Wednesday, October 20, 2010
Posted by Michael Knutson in "Apple iPods" @ 04:30 PM
"The latest iPhone and iPod touch are nearly identical devices, ignoring the pesky reality that the latter isn't a phone. We can fix that. Here's how to turn your iPod touch into a viable (and cheaper) iPhone alternative out of the box."
Looking for a way to reduce your mobile phone bills? Without jailbreaking, it is easy to turn your iPod Touch (and a headset) into a VoIP phone, assuming that you have a WiFi connection when needed. Skype (free if using skype-to-skype) and Line2 (formerly available mainly to jailbreakers, free app, $10/month cost) are good options, as is Fring. All provide good connections with a good WiFi signal. And, of course, SIP apps work as well.
Downsides?
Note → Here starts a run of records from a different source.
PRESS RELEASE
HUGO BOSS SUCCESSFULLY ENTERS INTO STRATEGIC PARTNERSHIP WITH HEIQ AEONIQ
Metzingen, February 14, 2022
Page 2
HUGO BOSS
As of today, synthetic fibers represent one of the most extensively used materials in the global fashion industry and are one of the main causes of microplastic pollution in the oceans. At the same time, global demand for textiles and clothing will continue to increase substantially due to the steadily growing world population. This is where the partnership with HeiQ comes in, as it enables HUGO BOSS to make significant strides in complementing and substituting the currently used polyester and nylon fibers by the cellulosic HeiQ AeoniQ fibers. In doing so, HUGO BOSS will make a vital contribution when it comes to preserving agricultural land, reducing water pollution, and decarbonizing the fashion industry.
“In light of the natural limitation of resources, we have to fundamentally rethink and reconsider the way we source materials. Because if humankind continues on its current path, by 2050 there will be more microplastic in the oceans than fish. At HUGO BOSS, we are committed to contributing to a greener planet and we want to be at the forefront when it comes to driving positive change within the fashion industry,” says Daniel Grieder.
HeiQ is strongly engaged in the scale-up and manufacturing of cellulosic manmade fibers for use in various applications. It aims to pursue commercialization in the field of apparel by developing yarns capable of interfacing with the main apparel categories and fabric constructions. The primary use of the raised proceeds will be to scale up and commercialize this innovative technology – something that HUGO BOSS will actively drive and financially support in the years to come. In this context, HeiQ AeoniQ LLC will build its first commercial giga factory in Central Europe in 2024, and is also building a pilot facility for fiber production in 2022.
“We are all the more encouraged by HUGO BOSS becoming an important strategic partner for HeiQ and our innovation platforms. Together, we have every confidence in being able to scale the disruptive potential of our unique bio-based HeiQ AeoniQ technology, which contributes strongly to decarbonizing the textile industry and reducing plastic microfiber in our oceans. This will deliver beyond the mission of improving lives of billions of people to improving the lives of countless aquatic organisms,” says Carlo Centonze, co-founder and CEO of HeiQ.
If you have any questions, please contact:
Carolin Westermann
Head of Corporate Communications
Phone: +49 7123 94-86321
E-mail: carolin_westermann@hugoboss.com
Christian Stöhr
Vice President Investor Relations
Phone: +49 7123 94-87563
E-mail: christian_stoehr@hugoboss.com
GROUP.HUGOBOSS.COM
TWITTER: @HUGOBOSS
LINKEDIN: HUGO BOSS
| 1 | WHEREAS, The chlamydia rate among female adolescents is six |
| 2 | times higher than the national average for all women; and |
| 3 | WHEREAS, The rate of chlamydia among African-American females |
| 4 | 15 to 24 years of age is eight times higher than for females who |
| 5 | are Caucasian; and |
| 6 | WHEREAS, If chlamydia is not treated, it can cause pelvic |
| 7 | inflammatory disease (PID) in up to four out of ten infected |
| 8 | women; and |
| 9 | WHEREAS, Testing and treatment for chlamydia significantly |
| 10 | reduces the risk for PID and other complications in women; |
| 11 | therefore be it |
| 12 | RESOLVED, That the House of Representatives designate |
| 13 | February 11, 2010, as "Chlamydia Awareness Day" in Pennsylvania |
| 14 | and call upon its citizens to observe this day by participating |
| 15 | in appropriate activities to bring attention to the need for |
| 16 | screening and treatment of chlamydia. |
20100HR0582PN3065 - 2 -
Skyping works well within Skype (skype-to-skype), but if you want (or need) a real phone number, it's not free. Line2 is a solid app, but needs to be running in the background, otherwise calls go to voice mail. A $10 monthly fee includes unlimited calling in the US and Canada, and is quite reasonably when compared to carrier post-paid costs.
No WiFi or in a car? You'll need a cellular data plan (and hardware) like Verizon's MiFi or Sprint's Overdrive: a small box that provides an instant hot-spot for about $60 per month for 5GB of data. Coverage is good, but this is a good alternative only if you make a lot of mobile calls (and of course use the cellular data).
Real World results? In a test while cruising the LA freeway system using a MiFi box, VoIP call quality was better than native iPhone calls, lag was more noticeable, dropped calls were about the same, but dropped much less gracefully than native iPhone calls. Overall, pretty equivalent. A downside here: yet another gadget to carry around, and the MiFi battery doesn't have a very long life. Don't forget the power cord.
The article also mentions Siphon SIP/VoIP for jailbroken iPod Touches. Similar to Fring, but better iOS integration.
I can see this technology being invaluable for international travel, to avoid those $120 phone calls.